RE: Beginner question: operating on piecewise defined functions
- To: mathgroup at smc.vnet.net
- Subject: [mg41625] RE: [mg41609] Beginner question: operating on piecewise defined functions
- From: "David Park" <djmp at earthlink.net>
- Date: Thu, 29 May 2003 08:13:50 -0400 (EDT)

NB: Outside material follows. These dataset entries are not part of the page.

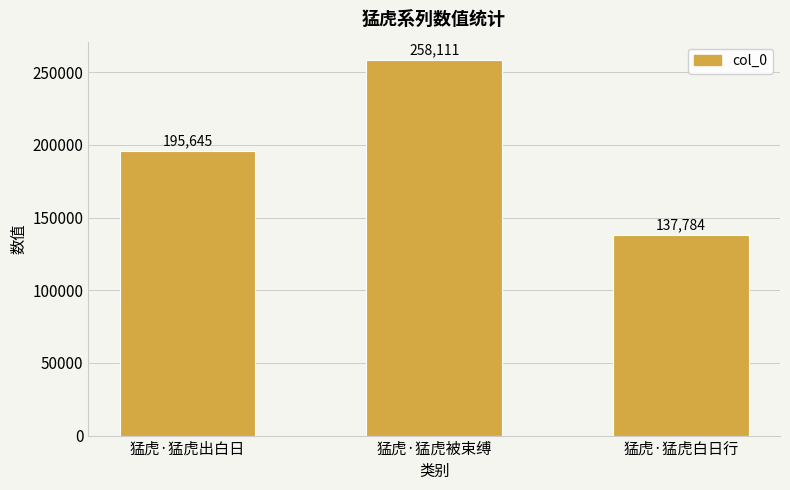

Count the values in the range 137784 to 258111.

3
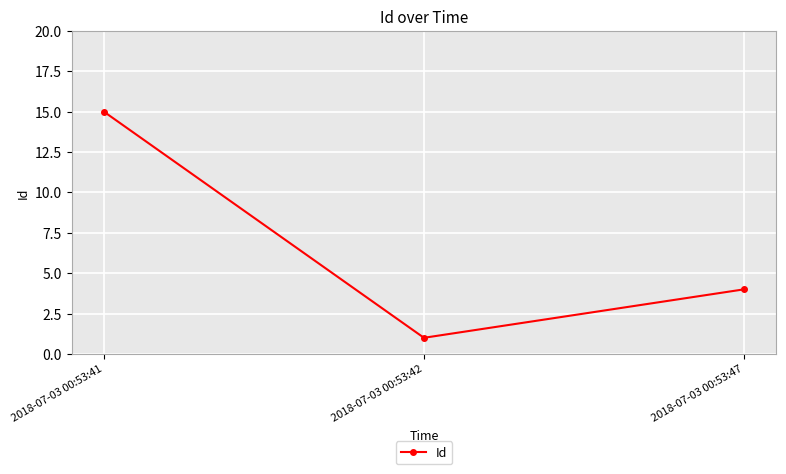

How many data points are less than 4?

1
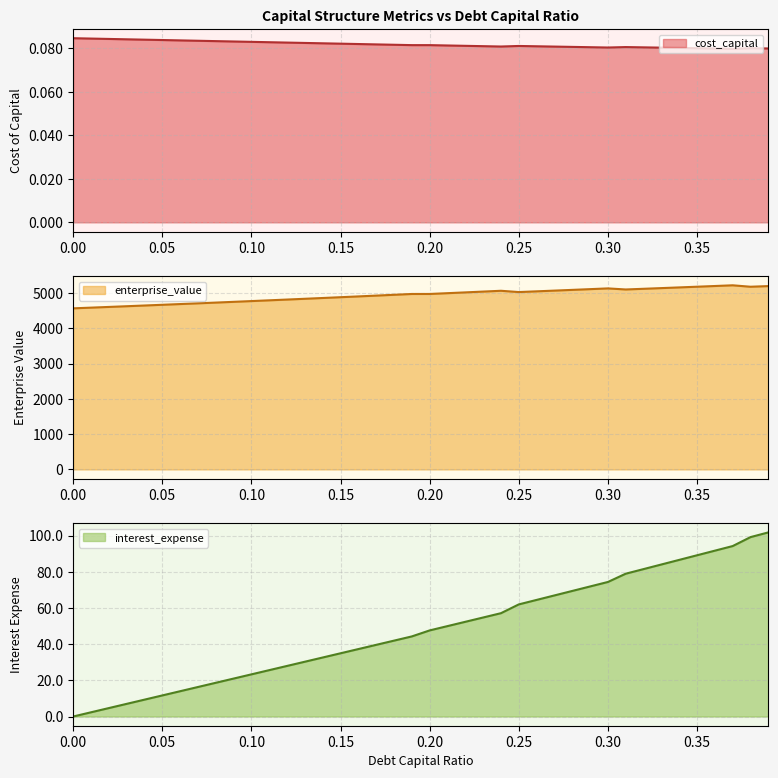

True or false: debt_capital and enterprise_value intersect in this chart.

False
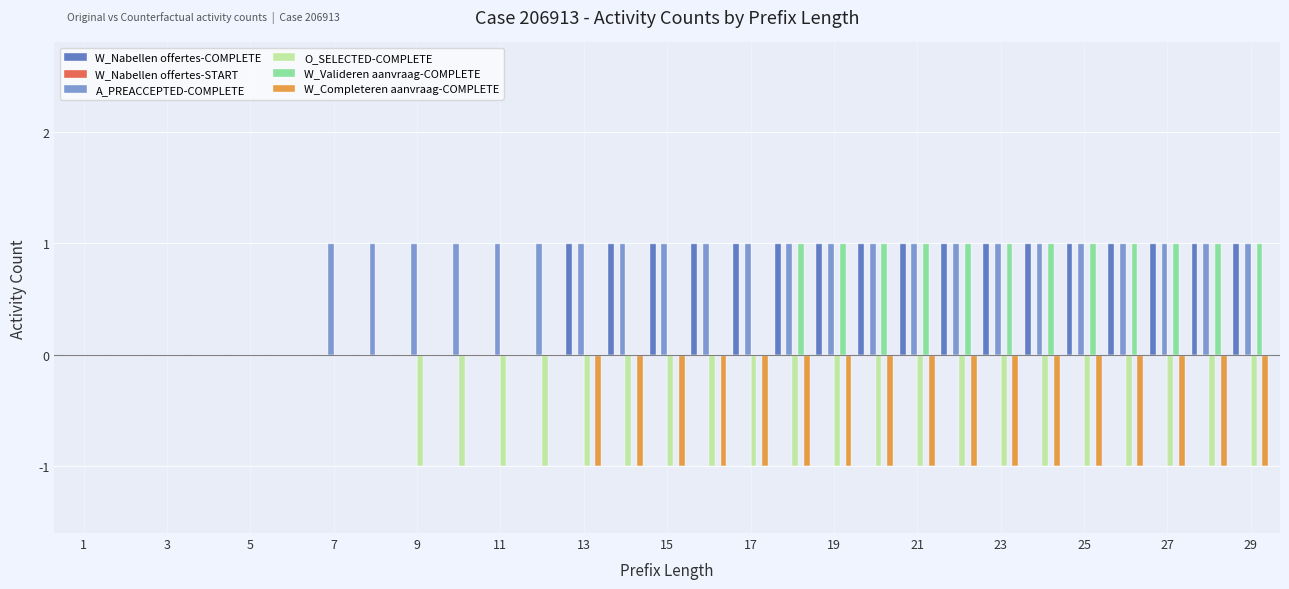

Which series has the largest total across all categories?

A_PREACCEPTED-COMPLETE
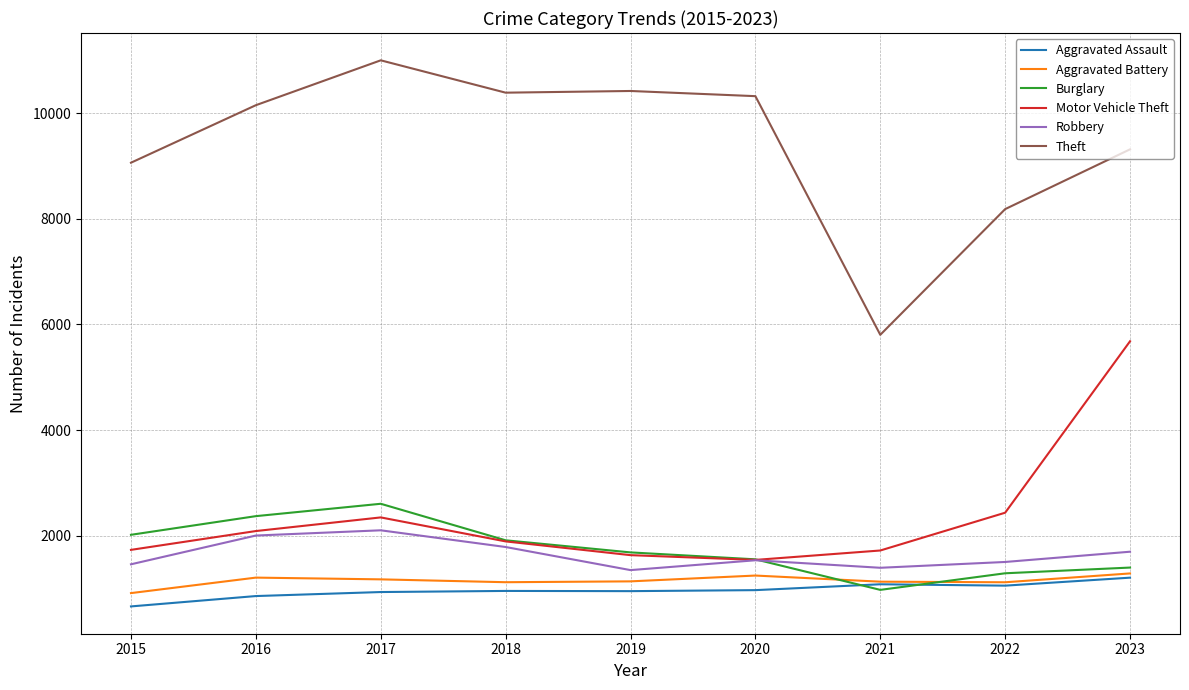

Is it true that Aggravated Assault equals 593 at 2018?

False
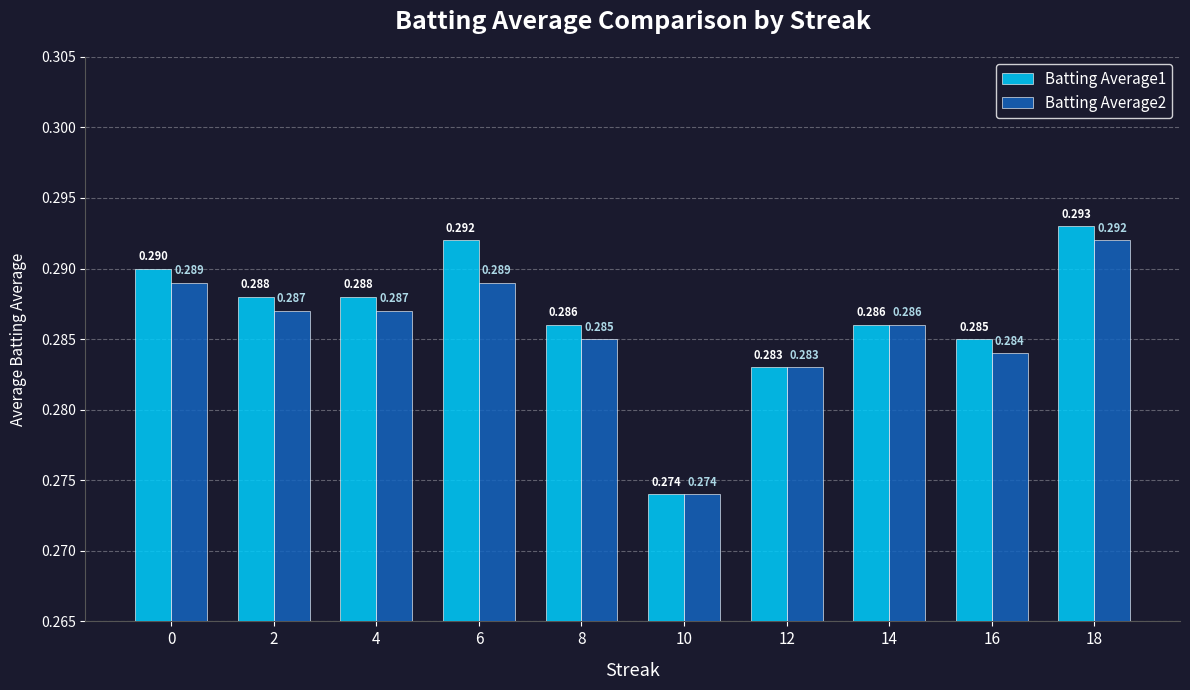

Is the value of Batting Average2 at 10 greater than the value of Batting Average1 at 4?

No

- Sender: owner-wri-mathgroup at wolfram.com
Jan, There are several approaches and I am not certain which is the best. Needs["NumericalMath`NLimit`"] Clear[f]; f[x_] := 1/x^2 /; x >= 1 f[x_] := 1 /; x < 1 NLimit[f[x], x -> Infinity] 0. Usually with piecewise functions it is better to use UnitStep than multiple definitions. Then the calculus functions will work. But apparantly not Limit. Clear[f]; f[x_] := 1 - (1 - 1/x^2)UnitStep[x - 1] We have to do the following to obtain an answer. Limit[FullSimplify[f[x], x > 1], x -> Infinity] 0 Or you could use this... Limit[f[x] /. UnitStep[expr_] :> UnitStep[expr /. x -> Infinity], x -> Infinity] 0 I'm not certain why Mathematica can't perform the simplification, for simple cases at least, by evaluating the UnitStep at the limit. If we use NLimit with the UnitStep definition we obtain a residual quantity. NLimit[f[x], x -> Infinity] -2.220446049250313*^-16 which you could eliminate by using Chop. Of course, with your specific function you don't really need to use the Limit routine. With either definition you could just use... f[Infinity] 0 David Park djmp at earthlink.net http://home.earthlink.net/~djmp/ From: Jan Rychter [mailto:jan at rychter.com] To: mathgroup at smc.vnet.net If I define a piecewise function as, say: f[x_] := 1/x^2 /; x >= 1 f[x_] := 1 /; x < 1 then how can I get Mathematica to operate on it, as in: Limit[f[x], {x->Infinity}] Just trying that returns the expression unevaluated, even though defining: g[x_] := 1/x^2 and trying: Limit[g[x], {x -> Infinity}] Yields, as expected: Out[7]= {0} thanks, --J.